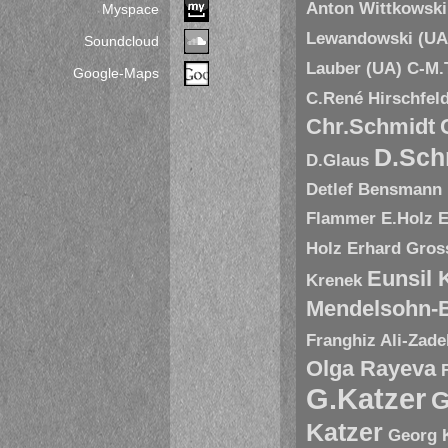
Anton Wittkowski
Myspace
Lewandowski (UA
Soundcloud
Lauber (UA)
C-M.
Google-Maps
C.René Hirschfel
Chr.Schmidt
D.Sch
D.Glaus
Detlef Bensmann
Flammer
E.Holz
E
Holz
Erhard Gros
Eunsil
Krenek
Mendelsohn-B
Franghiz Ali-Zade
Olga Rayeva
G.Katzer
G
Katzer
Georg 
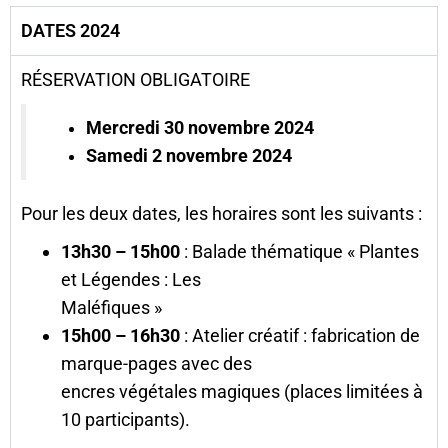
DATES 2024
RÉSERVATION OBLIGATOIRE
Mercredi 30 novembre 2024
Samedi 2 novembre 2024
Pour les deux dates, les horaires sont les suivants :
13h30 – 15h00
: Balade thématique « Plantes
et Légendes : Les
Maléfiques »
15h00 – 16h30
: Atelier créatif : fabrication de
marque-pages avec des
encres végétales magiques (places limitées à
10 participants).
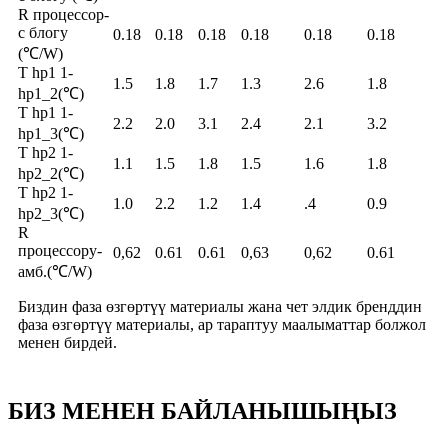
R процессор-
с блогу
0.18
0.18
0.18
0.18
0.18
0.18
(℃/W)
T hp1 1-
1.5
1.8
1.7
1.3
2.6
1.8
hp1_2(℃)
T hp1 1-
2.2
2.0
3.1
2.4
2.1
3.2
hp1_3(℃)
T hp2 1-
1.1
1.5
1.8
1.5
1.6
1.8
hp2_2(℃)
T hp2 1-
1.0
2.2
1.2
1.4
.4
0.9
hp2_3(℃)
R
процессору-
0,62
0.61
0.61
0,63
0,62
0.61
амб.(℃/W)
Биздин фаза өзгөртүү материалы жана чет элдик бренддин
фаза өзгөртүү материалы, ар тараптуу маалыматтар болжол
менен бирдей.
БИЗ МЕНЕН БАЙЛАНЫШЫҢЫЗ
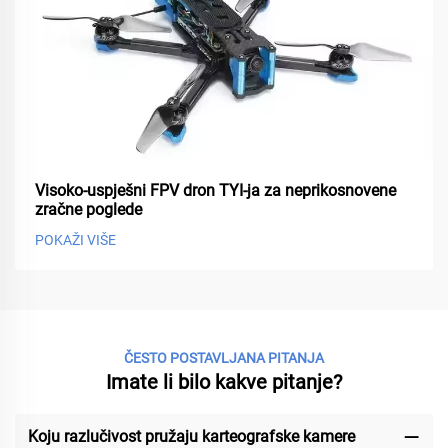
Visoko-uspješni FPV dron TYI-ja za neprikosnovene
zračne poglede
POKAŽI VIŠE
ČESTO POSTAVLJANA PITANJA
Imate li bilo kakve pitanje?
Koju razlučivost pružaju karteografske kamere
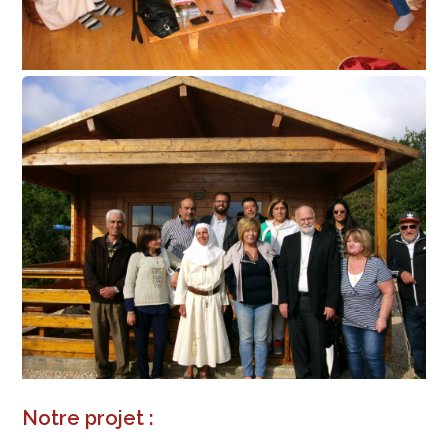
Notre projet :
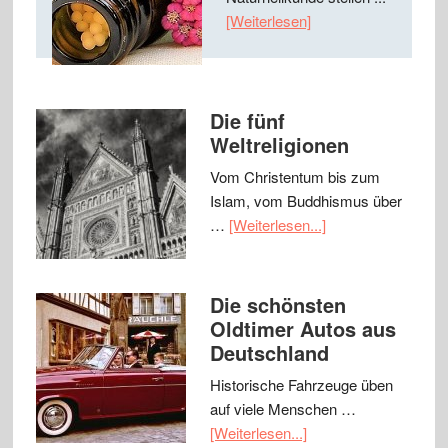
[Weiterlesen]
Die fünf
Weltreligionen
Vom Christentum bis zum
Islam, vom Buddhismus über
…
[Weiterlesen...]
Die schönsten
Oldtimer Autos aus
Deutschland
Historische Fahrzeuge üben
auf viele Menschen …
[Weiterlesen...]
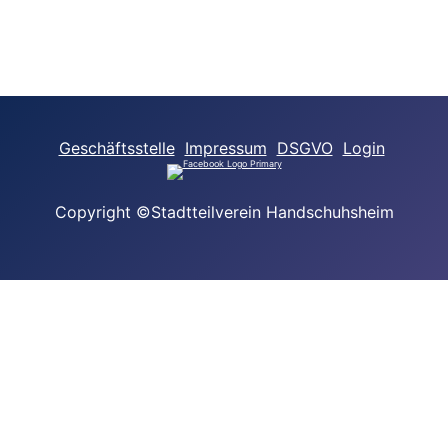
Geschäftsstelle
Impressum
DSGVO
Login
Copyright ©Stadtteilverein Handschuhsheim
● ● ● ●
**What is required:** Restate the material above word for word, omitting the pictures.

**Solution to this exercise:**
Anton Wittkowski
Myspace
Lewandowski (UA
Soundcloud
Lauber (UA)
C-M.
Google-Maps
C.René Hirschfel
Chr.Schmidt
D.Sch
D.Glaus
Detlef Bensmann
Flammer
E.Holz
E
Holz
Erhard Gros
Eunsil
Krenek
Mendelsohn-B
Franghiz Ali-Zade
Olga Rayeva
G.Katzer
G
Katzer
Georg 
DATES 2024
RÉSERVATION OBLIGATOIRE
Mercredi 30 novembre 2024
Samedi 2 novembre 2024
Pour les deux dates, les horaires sont les suivants :
13h30 – 15h00
: Balade thématique « Plantes
et Légendes : Les
Maléfiques »
15h00 – 16h30
: Atelier créatif : fabrication de
marque-pages avec des
encres végétales magiques (places limitées à
10 participants).
R процессор-
с блогу
0.18
0.18
0.18
0.18
0.18
0.18
(℃/W)
T hp1 1-
1.5
1.8
1.7
1.3
2.6
1.8
hp1_2(℃)
T hp1 1-
2.2
2.0
3.1
2.4
2.1
3.2
hp1_3(℃)
T hp2 1-
1.1
1.5
1.8
1.5
1.6
1.8
hp2_2(℃)
T hp2 1-
1.0
2.2
1.2
1.4
.4
0.9
hp2_3(℃)
R
процессору-
0,62
0.61
0.61
0,63
0,62
0.61
амб.(℃/W)
Биздин фаза өзгөртүү материалы жана чет элдик бренддин
фаза өзгөртүү материалы, ар тараптуу маалыматтар болжол
менен бирдей.
БИЗ МЕНЕН БАЙЛАНЫШЫҢЫЗ
Visoko-uspješni FPV dron TYI-ja za neprikosnovene
zračne poglede
POKAŽI VIŠE
ČESTO POSTAVLJANA PITANJA
Imate li bilo kakve pitanje?
Koju razlučivost pružaju karteografske kamere
Notre projet :
[Weiterlesen]
Die fünf
Weltreligionen
Vom Christentum bis zum
Islam, vom Buddhismus über
…
[Weiterlesen...]
Die schönsten
Oldtimer Autos aus
Deutschland
Historische Fahrzeuge üben
auf viele Menschen …
[Weiterlesen...]
Geschäftsstelle
Impressum
DSGVO
Login
Copyright ©Stadtteilverein Handschuhsheim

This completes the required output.